Pour autant, si l’architecture est le reflet de la société, cette foi aveugle – ne le sont-elles pas toutes ? – en la technologie mérite peut-être réflexion. Voilà en effet un domaine, l’architecture, qui devrait survivre aux voitures, électriques ou non, et même quand toute l’humanité aura disparue, témoignera encore du génie de l’homme. Or, pour ce qui la concerne, les nouvelles technologies laissent à désirer ; quoi, nul n’a encore inventé le « bâtiment qui vole » comme le rêvait Norman Foster ? Au contraire, les investisseurs ne sachant quel sera dans 20 ou 30 ans à peine l’avenir de La Défense – friche hantée ou quartier riche devenu autonome comme la Corse ? – des architectes en reviennent à la paille, à la terre et aux tenons et mortaises, cherchant dans les poubelles de vieux clous en bois
Une chose est sûre, nul ne fera jamais d’architecture à partir d’une technologie tant cette discipline doit répondre à un ensemble de données sensuelles et culturelles difficiles à définir par une machine. La preuve en est dans les bâtiments d’aujourd’hui où abondent ces technologies de réglage connectées, qui produisent des données quant aux modes de vie des habitants ou des usagers dans un bâtiment. Comme si c’était important de posséder un frigidaire qui parle dix langues ! Données qui cependant serviront à fliquer et contrôler de loin la température de la pièce et l’abondance de la douche quand l’eau viendra à manquer. Impossible aujourd’hui d’acheter une machine à laver sans qu’elle soit reliée à votre téléphone, à votre voiture, à votre banque. Pour autant ces technologies, déjà matures en 2023 et désormais déployées en masse, ne disent rien de l’avenir.

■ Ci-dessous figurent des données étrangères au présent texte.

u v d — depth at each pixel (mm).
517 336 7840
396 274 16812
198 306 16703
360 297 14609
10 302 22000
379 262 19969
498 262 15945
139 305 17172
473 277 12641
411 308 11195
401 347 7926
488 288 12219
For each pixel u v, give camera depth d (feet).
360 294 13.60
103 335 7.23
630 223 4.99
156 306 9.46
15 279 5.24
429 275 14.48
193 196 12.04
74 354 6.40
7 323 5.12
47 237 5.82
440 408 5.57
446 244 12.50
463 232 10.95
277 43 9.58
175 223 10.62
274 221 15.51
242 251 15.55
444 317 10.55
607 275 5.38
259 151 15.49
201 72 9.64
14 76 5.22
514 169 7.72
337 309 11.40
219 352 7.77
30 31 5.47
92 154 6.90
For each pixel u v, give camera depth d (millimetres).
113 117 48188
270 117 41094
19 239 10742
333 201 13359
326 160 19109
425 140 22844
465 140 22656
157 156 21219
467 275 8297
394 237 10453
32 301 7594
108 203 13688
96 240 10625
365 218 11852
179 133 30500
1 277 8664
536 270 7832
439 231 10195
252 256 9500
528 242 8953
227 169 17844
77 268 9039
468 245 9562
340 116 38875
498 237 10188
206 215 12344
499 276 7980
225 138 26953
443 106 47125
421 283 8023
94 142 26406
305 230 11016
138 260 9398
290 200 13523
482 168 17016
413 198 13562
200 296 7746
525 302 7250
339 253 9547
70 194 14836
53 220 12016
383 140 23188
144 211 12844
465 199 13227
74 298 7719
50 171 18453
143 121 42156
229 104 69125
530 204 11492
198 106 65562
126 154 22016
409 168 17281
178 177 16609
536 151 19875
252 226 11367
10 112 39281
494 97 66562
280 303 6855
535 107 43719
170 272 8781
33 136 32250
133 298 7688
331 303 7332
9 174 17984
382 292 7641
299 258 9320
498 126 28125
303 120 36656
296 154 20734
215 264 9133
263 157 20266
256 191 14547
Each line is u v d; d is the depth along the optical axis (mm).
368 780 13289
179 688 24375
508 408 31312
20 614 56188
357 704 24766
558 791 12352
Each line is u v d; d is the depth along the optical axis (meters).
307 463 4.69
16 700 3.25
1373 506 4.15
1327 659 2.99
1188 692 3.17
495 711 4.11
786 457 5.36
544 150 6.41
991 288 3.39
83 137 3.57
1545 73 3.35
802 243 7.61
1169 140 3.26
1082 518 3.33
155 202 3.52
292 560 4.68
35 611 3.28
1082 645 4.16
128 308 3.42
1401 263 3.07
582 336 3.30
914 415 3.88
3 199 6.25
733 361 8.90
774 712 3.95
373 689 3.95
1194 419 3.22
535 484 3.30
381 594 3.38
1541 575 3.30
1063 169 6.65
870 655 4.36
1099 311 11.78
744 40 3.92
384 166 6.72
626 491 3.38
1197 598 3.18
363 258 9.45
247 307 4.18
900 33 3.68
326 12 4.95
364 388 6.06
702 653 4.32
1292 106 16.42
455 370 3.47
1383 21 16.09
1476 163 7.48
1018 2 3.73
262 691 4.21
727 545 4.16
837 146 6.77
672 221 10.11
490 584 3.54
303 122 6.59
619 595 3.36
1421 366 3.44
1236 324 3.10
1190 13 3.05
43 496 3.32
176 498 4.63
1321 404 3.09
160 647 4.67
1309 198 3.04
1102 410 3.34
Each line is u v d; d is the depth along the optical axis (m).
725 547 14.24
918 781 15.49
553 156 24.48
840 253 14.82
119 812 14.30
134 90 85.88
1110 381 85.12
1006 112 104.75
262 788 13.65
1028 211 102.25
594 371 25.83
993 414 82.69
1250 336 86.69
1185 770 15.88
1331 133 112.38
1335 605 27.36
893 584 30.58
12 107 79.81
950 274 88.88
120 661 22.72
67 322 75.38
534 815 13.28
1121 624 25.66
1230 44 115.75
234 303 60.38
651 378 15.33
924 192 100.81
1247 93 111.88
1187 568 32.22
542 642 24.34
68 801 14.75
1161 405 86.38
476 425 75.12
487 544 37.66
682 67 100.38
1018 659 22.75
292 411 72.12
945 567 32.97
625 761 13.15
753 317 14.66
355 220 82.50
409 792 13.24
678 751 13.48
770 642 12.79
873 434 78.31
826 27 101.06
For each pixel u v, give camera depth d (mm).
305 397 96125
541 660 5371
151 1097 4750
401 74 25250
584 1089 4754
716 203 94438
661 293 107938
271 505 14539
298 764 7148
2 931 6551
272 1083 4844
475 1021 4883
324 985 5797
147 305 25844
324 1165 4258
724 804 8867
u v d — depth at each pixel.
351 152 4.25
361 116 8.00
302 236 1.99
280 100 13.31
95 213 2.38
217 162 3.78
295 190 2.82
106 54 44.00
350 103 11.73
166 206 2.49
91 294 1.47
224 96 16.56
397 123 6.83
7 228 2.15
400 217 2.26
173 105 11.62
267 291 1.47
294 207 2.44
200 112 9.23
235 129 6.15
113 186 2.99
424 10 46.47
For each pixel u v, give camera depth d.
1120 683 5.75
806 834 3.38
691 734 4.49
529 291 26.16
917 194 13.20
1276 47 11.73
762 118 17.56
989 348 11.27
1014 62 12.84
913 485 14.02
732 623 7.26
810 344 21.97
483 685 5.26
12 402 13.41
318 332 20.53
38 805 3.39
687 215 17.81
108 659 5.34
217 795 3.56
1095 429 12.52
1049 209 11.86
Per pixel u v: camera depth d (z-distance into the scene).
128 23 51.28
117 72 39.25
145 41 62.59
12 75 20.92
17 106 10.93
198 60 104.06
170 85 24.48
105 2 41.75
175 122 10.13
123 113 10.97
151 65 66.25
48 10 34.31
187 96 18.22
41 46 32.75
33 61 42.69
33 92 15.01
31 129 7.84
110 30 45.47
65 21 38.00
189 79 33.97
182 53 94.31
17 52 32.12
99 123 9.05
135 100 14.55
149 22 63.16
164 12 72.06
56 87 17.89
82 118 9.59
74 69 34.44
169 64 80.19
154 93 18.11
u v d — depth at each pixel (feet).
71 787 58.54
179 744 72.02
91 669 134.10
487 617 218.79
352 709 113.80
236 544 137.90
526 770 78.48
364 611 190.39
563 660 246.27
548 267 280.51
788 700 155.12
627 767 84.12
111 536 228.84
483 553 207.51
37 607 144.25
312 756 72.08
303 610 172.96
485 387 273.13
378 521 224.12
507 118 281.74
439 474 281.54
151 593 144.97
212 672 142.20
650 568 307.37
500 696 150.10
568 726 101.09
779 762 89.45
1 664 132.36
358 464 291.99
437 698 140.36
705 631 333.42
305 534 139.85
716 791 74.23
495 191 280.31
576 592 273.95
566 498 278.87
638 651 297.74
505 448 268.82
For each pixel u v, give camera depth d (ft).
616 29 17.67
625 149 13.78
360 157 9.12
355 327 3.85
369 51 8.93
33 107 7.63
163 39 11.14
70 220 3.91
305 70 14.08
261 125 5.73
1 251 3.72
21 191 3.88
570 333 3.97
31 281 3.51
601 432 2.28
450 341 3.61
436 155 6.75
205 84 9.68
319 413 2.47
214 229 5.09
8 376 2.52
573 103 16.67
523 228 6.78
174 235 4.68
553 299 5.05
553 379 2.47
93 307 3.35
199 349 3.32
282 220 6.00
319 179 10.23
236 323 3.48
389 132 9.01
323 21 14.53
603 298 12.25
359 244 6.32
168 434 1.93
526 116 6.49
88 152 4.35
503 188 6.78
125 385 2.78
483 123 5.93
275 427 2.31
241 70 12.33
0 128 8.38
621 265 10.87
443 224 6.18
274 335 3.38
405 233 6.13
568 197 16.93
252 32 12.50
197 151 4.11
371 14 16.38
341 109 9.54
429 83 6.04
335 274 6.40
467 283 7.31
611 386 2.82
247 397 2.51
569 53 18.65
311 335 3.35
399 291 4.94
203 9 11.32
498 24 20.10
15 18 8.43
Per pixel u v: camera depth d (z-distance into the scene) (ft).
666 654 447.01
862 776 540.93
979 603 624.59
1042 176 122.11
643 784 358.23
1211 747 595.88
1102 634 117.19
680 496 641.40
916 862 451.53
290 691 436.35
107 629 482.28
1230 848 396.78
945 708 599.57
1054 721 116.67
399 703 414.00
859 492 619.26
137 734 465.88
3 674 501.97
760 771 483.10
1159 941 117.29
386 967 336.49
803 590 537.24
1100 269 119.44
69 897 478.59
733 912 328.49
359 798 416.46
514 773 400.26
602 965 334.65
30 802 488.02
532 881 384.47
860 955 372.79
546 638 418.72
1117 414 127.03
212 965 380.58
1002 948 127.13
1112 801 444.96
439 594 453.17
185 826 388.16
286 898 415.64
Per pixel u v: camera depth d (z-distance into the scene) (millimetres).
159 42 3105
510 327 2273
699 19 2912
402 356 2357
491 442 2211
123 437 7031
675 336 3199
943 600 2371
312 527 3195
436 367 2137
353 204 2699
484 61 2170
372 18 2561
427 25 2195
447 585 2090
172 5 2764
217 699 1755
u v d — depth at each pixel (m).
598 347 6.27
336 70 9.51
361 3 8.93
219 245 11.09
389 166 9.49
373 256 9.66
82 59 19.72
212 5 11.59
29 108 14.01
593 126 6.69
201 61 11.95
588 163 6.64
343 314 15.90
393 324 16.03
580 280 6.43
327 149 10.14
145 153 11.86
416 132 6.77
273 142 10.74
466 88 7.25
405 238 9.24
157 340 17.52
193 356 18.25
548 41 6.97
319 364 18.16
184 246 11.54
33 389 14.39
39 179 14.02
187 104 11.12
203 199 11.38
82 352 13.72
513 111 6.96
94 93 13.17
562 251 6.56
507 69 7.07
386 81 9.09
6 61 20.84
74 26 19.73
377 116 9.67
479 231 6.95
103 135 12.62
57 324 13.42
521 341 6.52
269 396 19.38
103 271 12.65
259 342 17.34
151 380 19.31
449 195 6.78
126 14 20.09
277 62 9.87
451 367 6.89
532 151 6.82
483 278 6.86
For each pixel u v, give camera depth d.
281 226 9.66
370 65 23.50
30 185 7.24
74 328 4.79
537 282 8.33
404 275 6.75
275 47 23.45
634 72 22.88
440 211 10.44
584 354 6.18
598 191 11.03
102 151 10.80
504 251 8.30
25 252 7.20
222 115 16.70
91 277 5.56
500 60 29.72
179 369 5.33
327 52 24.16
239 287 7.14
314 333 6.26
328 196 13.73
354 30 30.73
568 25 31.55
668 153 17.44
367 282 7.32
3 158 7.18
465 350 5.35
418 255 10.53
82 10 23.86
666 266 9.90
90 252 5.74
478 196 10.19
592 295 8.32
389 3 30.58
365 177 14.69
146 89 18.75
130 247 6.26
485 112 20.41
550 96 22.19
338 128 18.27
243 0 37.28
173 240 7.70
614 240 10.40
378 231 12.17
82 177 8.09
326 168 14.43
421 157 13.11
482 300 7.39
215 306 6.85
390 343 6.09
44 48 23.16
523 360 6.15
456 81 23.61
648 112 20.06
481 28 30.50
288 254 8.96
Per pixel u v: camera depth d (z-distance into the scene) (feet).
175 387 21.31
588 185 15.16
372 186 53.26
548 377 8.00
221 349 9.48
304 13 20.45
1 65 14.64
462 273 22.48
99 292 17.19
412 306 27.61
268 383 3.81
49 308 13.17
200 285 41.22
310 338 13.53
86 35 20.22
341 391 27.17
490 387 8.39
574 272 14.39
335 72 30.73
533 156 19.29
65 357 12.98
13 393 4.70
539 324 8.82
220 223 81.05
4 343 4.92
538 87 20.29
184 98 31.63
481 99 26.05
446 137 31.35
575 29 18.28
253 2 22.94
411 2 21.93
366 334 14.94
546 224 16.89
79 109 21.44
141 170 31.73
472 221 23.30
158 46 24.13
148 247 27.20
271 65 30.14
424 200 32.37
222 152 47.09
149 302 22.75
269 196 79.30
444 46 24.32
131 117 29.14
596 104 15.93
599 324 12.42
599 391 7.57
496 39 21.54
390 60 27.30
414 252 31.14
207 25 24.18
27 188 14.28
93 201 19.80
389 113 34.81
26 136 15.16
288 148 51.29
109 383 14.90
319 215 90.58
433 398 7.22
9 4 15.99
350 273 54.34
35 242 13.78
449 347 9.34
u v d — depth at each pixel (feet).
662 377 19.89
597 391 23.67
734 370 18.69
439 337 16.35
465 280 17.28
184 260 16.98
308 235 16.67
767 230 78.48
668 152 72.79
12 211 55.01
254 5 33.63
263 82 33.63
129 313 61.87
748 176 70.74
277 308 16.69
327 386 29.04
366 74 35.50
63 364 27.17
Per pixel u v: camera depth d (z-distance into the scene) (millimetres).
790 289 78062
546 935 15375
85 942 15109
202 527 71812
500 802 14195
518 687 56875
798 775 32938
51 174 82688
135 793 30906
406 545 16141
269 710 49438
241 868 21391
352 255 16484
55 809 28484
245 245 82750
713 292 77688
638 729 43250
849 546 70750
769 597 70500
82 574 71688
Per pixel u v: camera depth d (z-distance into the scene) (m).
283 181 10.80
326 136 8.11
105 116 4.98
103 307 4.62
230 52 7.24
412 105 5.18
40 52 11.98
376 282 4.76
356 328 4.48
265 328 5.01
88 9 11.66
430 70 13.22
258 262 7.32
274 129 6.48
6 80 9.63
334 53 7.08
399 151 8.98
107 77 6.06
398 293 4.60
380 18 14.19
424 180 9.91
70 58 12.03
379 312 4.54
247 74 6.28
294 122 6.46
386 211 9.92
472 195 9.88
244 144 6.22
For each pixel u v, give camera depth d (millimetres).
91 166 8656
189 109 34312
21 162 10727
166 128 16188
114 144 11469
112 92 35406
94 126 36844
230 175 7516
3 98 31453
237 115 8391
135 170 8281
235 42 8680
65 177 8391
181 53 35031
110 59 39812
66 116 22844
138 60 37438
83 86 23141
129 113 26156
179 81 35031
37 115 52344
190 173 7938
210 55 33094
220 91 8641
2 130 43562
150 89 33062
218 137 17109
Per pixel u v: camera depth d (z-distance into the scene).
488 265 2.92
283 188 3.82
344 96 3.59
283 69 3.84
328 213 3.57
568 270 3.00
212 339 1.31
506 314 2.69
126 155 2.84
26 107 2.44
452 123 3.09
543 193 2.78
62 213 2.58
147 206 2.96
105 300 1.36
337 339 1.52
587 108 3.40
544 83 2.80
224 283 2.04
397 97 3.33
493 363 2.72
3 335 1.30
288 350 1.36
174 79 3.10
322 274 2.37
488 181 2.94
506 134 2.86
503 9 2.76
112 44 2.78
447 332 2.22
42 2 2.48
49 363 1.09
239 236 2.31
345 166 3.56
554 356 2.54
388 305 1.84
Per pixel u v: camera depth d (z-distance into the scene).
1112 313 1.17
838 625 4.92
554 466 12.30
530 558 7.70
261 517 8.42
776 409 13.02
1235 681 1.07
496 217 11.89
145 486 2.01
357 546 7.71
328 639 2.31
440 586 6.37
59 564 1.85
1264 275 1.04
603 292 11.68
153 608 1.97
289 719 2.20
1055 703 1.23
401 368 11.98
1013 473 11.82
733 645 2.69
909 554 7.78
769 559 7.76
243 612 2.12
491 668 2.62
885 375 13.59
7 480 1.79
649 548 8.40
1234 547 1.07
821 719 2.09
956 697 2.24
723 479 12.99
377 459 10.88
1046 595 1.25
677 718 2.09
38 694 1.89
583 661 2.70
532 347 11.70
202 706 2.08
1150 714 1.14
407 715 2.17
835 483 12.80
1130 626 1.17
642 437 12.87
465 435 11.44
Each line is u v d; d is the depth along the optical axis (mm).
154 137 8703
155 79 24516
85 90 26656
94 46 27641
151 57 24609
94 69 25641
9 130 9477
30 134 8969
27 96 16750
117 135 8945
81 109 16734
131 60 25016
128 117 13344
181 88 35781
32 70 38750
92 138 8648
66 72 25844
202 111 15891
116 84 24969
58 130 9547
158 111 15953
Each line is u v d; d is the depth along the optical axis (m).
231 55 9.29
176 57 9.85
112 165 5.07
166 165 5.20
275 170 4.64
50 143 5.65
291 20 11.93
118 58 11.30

Le BIM par exemple, qui offre de véritables avancées en termes de maintenance et d’entretien d’un bâtiment, ne dit rien du confort des habitants ou des usagers, qui se fichent de savoir si ce bâtiment a été construit en BIM ou autre chose. Chaque communiqué de presse qui traite d’architecture précise bien aujourd’hui, sur deux lignes, toutes les certifications obtenus par ce bâtiment. Hélas, c’est désormais le cas de TOUS les bâtiments car en 2023, chaque architecte qui connaît un peu son métier sait faire un bâtiment multicertifié, ce qui relativise la performance supposée sensationnelle. Pour autant, beaucoup peut être dit quant à son architecture.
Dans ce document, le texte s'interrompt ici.